Why language skills matter

Why language skills matter

The world has become both smaller and larger in recent decades, and this trend is continuing. We’re online for more of the day and do most things both locally and globally, and this is of course particularly true of our work lives. This is more obvious for some professions than for others.

Published 4/6/2015

The world is growing both smaller and larger

If you are a lawyer, an attorney or an economist, your professional sphere will have been affected in many ways. Sweden is now a member of the EU, we work with more new markets, Swedish and foreign companies have a greater geographical presence, and so on. Money, agreements, workforces and the policies that govern these cross national borders continuously. Agreements have to be drawn up and disputes between parties from different countries have to be resolved – and Sweden has a high international profile.

Stockholm ranked fourth for dispute resolution

Did you know that Stockholm has been ranked fourth in the world when it comes to resolving international business and investment disputes? Stockholm has a long history of dispute resolution – the Arbitration Institute of the Stockholm Chamber of Commerce has been active for almost 100 years. Many international companies also have a presence in Stockholm.

Language is more important than ever before

Today, language skills play an incredibly important role. Language may not always be the decisive factor, but in many cases it is a real asset and I can promise that it is never a disadvantage. In his new book, Oberoende är stark, the former CEO of Volvo P-G Gyllenhammar emphasises the importance of mastering English. He points out that this is an important management quality, and that there is an inherent risk in not being able to express yourself exactly as you want to, as nuances will be lost.

In many subject areas, the second most commonly used language – after a user’s own native language – is now English, since it is often used as a lingua franca. If you want to keep abreast of world affairs, get an overview, carry out an assessment or share experiences and ideas with colleagues, English is often needed.
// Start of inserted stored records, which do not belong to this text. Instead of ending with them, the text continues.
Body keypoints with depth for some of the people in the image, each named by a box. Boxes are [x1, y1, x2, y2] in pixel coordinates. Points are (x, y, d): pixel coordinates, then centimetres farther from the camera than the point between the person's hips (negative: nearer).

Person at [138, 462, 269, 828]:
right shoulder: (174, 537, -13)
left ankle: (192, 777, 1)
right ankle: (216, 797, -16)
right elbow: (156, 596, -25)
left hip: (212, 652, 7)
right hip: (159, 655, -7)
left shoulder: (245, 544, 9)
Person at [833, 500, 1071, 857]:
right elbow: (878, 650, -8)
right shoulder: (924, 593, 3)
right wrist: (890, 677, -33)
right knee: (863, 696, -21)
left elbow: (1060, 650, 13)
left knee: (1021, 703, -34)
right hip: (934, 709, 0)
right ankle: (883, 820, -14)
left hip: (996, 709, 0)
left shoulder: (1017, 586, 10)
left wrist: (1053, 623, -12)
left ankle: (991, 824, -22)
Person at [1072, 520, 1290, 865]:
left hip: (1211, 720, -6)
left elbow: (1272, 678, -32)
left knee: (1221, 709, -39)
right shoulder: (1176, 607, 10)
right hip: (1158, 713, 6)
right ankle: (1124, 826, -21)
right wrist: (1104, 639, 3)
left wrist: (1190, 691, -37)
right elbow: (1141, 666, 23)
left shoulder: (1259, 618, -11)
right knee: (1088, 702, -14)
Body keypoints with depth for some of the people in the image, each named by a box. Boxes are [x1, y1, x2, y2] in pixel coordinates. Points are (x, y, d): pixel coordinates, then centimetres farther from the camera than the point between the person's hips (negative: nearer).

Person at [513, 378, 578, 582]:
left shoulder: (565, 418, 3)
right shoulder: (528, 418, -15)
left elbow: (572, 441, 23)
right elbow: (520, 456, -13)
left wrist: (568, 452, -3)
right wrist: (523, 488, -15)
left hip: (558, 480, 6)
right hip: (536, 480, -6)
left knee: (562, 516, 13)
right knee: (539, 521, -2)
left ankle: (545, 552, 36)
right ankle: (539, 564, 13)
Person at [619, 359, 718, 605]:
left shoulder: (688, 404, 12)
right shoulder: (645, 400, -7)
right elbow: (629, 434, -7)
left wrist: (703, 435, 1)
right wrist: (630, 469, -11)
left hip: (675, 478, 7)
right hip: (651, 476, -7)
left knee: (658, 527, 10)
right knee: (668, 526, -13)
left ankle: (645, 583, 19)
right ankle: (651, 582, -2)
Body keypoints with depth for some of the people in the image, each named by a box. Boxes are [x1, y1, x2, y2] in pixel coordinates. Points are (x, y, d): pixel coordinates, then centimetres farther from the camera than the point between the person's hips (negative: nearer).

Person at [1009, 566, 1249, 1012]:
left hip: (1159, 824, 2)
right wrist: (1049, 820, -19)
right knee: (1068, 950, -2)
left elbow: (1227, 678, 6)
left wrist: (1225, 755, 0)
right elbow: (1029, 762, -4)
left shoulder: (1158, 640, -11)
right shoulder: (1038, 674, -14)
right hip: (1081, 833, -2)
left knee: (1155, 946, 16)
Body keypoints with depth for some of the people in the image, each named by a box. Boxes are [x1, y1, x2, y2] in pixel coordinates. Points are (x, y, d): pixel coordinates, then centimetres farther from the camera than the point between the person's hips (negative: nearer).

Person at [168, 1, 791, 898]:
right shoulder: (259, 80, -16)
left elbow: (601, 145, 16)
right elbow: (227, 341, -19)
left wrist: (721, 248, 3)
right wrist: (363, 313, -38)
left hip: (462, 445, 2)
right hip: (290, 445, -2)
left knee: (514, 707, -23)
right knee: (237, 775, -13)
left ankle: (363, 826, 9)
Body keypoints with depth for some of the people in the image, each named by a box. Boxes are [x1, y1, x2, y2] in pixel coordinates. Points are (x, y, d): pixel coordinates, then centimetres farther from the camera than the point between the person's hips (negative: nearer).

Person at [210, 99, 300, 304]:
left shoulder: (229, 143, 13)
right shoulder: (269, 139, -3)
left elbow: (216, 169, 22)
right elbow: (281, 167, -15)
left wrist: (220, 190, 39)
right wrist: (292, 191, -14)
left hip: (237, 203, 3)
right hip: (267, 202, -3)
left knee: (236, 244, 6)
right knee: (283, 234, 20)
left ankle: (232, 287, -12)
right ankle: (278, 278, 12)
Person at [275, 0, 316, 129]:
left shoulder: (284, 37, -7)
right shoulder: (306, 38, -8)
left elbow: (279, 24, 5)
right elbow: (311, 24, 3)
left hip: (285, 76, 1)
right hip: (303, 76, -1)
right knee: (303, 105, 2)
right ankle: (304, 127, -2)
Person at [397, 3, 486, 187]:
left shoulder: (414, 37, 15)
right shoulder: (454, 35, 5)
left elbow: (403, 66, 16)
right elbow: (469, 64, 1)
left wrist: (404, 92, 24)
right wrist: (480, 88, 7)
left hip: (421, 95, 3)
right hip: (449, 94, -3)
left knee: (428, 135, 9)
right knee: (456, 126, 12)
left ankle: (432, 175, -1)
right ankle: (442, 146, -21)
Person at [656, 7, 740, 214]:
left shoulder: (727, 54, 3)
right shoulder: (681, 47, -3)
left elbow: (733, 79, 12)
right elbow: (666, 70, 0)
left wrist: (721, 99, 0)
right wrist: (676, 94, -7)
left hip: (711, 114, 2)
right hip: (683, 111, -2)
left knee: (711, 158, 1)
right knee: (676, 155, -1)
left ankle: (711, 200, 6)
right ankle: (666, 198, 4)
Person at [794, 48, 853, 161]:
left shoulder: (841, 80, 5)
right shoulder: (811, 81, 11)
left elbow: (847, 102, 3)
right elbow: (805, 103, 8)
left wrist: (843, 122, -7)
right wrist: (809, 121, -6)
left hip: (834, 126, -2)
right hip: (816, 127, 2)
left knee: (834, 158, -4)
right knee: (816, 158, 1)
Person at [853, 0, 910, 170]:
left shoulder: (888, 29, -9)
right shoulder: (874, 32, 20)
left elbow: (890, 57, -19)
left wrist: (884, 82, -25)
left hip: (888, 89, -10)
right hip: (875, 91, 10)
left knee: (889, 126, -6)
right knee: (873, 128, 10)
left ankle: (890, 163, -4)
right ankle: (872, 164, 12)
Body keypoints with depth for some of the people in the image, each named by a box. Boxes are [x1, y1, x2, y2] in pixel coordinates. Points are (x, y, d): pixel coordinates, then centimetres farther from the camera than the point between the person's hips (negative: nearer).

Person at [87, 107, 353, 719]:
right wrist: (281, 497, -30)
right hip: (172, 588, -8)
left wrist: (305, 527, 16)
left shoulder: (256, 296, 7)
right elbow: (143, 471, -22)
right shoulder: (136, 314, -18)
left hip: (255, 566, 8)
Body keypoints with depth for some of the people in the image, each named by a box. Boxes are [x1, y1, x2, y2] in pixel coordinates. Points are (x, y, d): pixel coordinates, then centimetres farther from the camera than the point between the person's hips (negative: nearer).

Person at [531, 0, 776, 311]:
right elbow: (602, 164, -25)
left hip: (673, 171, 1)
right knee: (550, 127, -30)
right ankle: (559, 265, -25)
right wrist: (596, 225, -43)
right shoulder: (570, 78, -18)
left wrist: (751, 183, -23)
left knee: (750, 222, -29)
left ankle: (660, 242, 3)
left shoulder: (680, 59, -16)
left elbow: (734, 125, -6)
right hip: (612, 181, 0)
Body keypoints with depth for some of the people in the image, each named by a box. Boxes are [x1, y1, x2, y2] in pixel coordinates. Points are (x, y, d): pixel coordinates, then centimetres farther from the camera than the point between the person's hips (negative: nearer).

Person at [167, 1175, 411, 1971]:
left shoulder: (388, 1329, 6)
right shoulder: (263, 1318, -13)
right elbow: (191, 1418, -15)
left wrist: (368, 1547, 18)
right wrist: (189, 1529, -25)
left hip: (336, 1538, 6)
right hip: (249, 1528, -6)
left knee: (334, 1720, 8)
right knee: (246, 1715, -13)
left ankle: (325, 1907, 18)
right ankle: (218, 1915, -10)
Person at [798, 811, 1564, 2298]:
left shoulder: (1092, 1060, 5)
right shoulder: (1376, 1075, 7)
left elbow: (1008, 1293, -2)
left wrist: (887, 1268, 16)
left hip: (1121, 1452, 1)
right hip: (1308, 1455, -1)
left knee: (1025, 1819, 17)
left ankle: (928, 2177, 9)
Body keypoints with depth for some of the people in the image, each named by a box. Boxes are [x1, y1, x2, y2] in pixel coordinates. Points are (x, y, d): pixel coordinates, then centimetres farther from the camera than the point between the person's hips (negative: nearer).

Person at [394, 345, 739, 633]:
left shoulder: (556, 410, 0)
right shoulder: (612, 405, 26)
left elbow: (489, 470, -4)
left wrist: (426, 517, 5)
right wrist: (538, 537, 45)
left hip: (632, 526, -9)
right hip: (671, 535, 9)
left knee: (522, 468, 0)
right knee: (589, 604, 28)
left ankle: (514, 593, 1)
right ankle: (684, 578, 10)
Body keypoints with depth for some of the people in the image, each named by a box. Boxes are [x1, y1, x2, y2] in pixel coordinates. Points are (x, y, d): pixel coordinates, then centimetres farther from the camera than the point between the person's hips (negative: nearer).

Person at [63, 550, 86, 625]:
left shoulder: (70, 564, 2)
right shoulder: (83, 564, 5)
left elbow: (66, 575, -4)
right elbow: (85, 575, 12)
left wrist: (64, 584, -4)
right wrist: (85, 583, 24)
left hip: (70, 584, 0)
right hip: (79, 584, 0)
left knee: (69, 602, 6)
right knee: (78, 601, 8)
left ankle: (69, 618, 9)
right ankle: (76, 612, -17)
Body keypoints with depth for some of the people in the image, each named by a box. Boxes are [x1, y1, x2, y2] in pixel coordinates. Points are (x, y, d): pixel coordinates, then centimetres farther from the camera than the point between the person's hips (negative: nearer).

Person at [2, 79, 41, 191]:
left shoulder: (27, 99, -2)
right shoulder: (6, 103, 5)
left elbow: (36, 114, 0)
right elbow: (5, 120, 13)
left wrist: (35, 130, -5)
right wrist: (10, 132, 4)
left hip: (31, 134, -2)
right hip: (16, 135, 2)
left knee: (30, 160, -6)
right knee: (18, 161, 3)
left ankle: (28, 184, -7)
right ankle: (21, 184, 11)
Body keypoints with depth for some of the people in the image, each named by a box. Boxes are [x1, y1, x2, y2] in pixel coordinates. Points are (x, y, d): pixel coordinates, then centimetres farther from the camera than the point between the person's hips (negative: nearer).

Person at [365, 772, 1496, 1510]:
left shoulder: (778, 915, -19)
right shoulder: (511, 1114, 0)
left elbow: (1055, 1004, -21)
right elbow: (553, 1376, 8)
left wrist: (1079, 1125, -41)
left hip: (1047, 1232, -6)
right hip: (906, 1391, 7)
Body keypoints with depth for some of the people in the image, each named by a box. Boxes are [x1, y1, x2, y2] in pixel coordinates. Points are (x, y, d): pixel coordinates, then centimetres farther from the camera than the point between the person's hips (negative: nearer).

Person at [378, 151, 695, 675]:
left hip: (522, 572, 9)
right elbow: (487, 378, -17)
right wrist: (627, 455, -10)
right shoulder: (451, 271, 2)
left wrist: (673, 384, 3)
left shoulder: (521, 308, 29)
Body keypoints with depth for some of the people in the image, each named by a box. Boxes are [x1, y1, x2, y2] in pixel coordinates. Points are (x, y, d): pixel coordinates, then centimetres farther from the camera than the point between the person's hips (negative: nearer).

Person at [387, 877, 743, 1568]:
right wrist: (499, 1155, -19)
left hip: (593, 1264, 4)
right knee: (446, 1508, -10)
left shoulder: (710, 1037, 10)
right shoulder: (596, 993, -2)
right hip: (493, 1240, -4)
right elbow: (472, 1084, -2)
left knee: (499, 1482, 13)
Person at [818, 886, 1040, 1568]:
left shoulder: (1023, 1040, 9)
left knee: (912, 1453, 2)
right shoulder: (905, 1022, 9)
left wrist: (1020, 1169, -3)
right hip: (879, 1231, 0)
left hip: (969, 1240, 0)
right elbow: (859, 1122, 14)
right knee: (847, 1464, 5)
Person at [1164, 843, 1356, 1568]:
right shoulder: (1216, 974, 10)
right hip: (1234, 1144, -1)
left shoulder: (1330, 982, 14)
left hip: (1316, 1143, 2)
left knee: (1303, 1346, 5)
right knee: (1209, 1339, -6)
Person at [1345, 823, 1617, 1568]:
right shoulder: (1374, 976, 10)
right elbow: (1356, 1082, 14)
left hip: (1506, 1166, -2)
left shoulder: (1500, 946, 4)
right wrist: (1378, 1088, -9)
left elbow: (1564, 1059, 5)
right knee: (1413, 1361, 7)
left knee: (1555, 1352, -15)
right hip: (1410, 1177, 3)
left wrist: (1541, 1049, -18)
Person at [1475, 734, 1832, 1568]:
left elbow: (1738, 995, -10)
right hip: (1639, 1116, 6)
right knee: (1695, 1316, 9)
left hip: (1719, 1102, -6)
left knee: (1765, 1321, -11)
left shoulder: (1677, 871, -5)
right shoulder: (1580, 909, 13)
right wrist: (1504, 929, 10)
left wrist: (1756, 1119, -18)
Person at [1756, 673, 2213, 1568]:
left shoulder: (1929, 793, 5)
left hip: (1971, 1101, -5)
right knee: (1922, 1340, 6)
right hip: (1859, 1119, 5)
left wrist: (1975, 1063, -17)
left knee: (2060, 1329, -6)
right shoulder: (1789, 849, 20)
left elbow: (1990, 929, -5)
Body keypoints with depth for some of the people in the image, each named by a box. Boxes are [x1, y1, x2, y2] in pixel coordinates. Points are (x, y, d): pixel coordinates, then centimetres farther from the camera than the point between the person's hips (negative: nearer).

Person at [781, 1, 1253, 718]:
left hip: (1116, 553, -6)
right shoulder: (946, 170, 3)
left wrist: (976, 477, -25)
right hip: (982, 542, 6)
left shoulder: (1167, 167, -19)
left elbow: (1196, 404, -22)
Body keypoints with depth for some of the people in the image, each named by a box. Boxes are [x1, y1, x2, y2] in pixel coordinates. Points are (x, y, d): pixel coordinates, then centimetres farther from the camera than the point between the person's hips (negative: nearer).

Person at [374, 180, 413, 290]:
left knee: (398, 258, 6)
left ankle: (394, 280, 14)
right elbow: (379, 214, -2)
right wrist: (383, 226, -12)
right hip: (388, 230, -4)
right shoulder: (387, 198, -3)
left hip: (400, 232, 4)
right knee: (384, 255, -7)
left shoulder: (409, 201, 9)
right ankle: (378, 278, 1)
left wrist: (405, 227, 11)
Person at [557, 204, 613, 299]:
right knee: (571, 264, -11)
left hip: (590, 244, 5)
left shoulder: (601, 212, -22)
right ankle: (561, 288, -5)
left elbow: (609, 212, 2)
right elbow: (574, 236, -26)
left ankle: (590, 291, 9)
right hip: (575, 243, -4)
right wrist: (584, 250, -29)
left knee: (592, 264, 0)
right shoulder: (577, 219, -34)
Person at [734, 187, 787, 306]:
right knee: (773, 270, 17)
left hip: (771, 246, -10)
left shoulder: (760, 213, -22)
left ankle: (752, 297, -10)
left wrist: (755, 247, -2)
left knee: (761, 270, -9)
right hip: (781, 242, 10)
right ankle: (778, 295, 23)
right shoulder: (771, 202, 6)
If you come into contact with international enquiries or customers in your professional role, you need to be able to deal with these in a common language – often English. If you then need to negotiate or otherwise deal with important information, I would recommend also getting help from a professional interpreter. Not only does this make discussions easier, it also safeguards information for all parties involved. If you ensure that you feel at ease and are able to master the language situations you choose to deal with yourself and get help from a business interpreter when needed, you can be sure that you have acted professionally.